Exercise →
From the data that follows, report the number of lines including "center", and only that number.

Data section →
= = = =

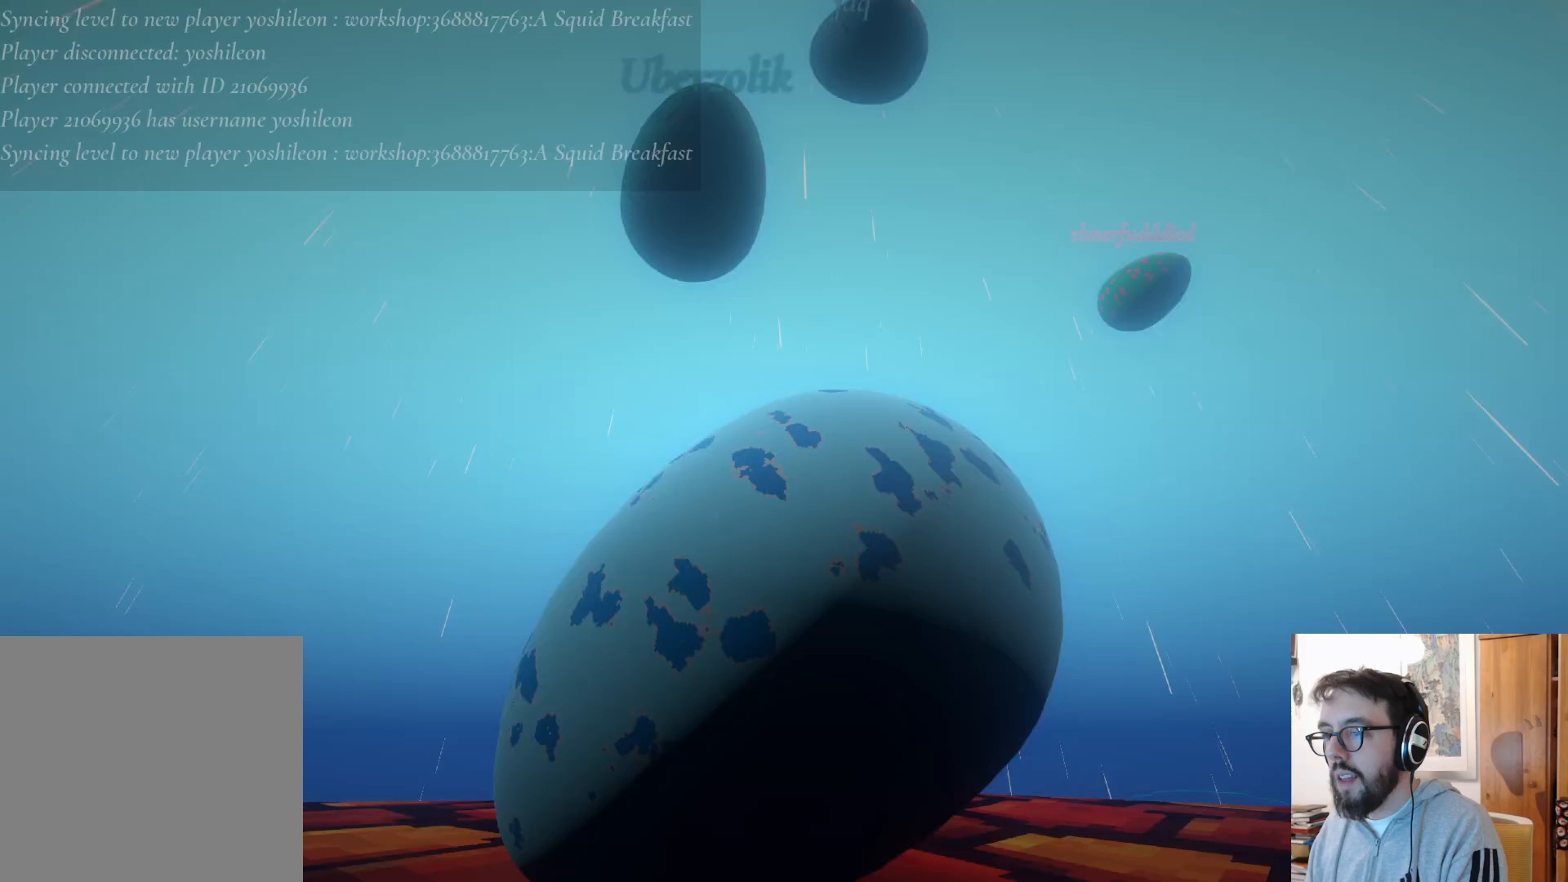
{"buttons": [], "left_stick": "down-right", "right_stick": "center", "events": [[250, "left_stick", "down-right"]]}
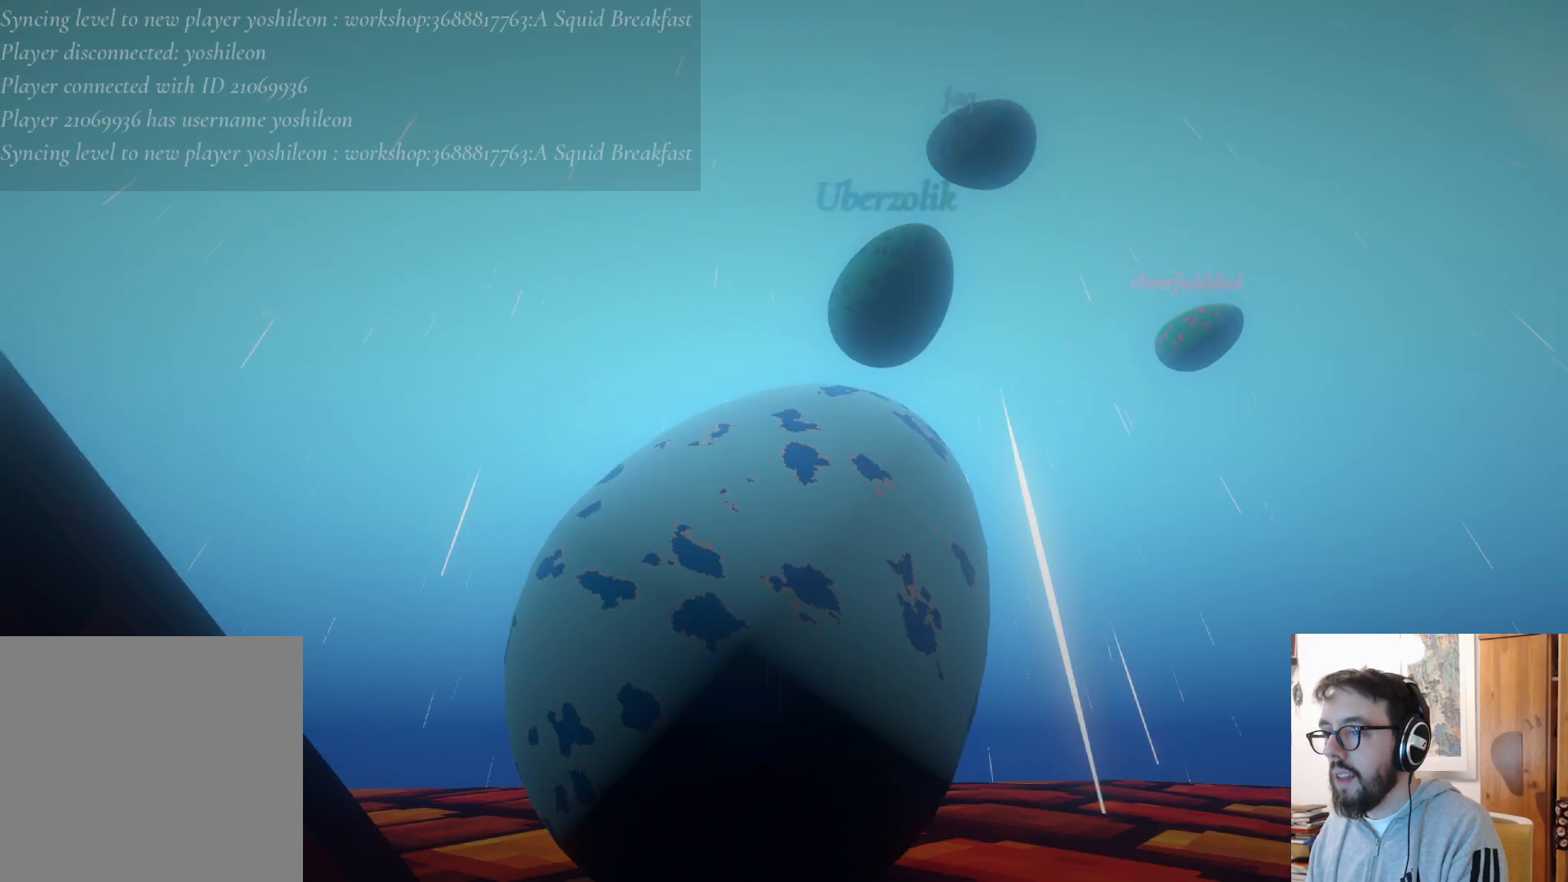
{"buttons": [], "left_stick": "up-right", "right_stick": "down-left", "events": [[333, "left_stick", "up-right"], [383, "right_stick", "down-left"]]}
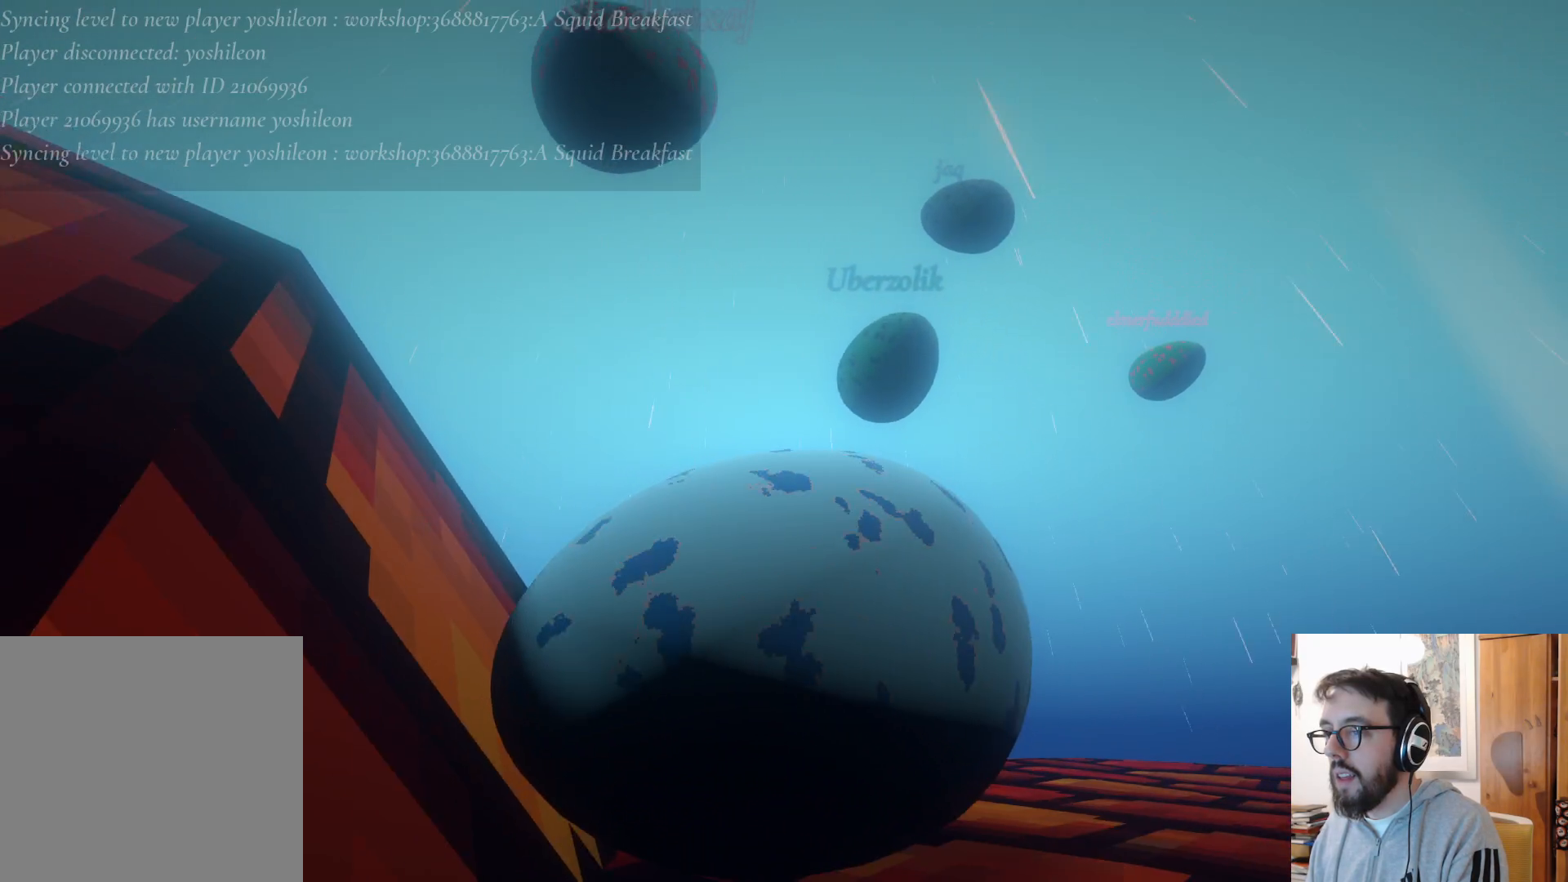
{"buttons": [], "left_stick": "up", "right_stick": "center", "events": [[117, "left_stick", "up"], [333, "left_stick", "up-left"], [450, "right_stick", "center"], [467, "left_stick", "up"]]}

= = = =

Task result →
2